From the profile of Nihal Arthanayake below, return the passage from "Arthanayake’s interviews with" to "a professional broadcaster)." word for word.

■ EXTRACT TO READ
━━━━━━━━━━
A FAMILIAR face as the Asian Media Group’s ebullient awards dinner host, Nihal Arthanayake has carved a rather special place for himself in the British media scene.

A presenter both on TV and radio with a permanent show on BBC 5 Live’s Afternoon Show (1pm-4pm), now named simply after its presenters, he’s one of the most prominent Asian faces on the national media scene.


He won Interview of the Year (2019) at the BBC’s own Radio & Music Awards.

Arthanayake’s interviews with young YMCA charges in Salford, Manchester, illustrated his qualities as an interviewer: empathy, a close listener, and able to relate to people with a different life trajectory and background. He’s just as adept with business figures when he interviews millionaires and billionaires at AMG Asian Business Awards dinners.

One of his interviewees was a Salford teenager who had reported his own neglect at home when he was just 10 years old. This Afternoon edition of Five Live, YMCA: How it changed the lives of three young people, is available online. Arthanayake said this particular interviewee moved him to tears (even as a professional broadcaster).

Being in the moment and alive to immediate events is something that any afternoon presenter must possess if they are to be in some very rare instances, the eyes and ears of a nation (around five million tune into 5Live every day on average).

Perhaps, that was no more apparent than when Arthanayake hosted his 5Live show during the last hours of prime minister Theresa May government on July 24 and the first few of her successor, Boris Johnson.

As the unmistakable winds of change blew through Westminster that day, Arthanayake reminded his 87,000+ Twitter followers that he had a Johnson story, “Everyone in the media seems to have a Boris Johnson story. Here’s my own from 2008”, he tweeted.

The link was to an Evening Standard story where Johnson claimed he could ‘out-ethnic’, Arthanayake himself (Sri Lankan, second generation Brit); Johnson extolled the example of his own great-great grandfather, Ali Kemal, who came to Britain in the 1900s, from Turkey.

His great-great grandmother had changed the surname from Kemal to Johnson (a quintessentially English surname) and Boris had married Marina Wheeler (daughter of the celebrated and venerable late BBC journalist, Charles who had married Dip Singh in India in 1961; Wheeler was India correspondent for the BBC at the time).

Johnson proudly asserted that his children were a “quarter Indian, so put that in your pipe and smoke it”, he told Arthanayake, dismissing talk about his interest in Turkey or bhangra gigs.

As a BBC correspondent, Arthanayake has to maintain his neutrality (though that is suspended when it comes to football and supporting Tottenham Hotspur FC!) but it was interesting to see him tweet that: “An Asian Home Secretary (Priti Patel) and Chancellor (Sajid Javid). Politics aside, for Asian kids up and down the country that is a very visible example of representation.”

He started out as a rapper (MC Krazee) and still swears allegiance to the hip-hop scene. He played along with some of the best known Asian groups of that time and genre in the 1990s. He was the first south Asian to have his own show on Radio 1 (with Bobby Friction) in 2002.

His switch to promoter and then journalist probably worked out better than he could have imagined.

Now among the coporation’s top radio earners, he appeared in the BBC salary list, earning between £175,000-£179,000 band this year.
━━━━━━━━━━
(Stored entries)
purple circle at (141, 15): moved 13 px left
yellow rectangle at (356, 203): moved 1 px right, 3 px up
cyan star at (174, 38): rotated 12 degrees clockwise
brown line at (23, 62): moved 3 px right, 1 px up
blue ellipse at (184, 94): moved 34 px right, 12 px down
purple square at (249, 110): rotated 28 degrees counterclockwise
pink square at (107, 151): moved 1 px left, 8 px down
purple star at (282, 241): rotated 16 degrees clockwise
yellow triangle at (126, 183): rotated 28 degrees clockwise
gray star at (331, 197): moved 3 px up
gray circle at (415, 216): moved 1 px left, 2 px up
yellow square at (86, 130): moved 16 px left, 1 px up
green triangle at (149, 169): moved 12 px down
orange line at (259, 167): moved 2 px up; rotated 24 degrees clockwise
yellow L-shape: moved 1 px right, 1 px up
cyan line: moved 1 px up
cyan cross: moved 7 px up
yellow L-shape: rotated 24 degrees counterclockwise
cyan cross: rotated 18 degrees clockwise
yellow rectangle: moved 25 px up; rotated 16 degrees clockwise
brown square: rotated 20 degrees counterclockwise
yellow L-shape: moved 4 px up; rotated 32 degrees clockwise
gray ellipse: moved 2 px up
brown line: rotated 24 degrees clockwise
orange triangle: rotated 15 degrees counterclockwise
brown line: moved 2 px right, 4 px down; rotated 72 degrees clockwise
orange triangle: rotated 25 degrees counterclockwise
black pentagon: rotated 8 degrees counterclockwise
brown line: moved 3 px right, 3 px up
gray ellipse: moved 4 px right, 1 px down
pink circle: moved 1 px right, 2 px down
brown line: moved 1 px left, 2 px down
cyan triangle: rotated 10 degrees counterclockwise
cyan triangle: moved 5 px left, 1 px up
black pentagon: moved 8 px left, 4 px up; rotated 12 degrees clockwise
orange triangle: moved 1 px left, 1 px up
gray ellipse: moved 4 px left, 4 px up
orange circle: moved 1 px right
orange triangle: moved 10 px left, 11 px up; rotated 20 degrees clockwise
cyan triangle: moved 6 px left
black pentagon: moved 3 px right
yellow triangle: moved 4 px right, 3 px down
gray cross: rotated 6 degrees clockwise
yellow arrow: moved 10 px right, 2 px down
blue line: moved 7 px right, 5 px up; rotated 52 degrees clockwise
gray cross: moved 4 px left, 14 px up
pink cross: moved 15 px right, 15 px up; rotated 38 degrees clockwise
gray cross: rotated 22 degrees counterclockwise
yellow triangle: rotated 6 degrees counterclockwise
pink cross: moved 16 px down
━━━━━━━━━━
■ RESULT OF THE EXERCISE
Arthanayake’s interviews with young YMCA charges in Salford, Manchester, illustrated his qualities as an interviewer: empathy, a close listener, and able to relate to people with a different life trajectory and background. He’s just as adept with business figures when he interviews millionaires and billionaires at AMG Asian Business Awards dinners.

One of his interviewees was a Salford teenager who had reported his own neglect at home when he was just 10 years old. This Afternoon edition of Five Live, YMCA: How it changed the lives of three young people, is available online. Arthanayake said this particular interviewee moved him to tears (even as a professional broadcaster).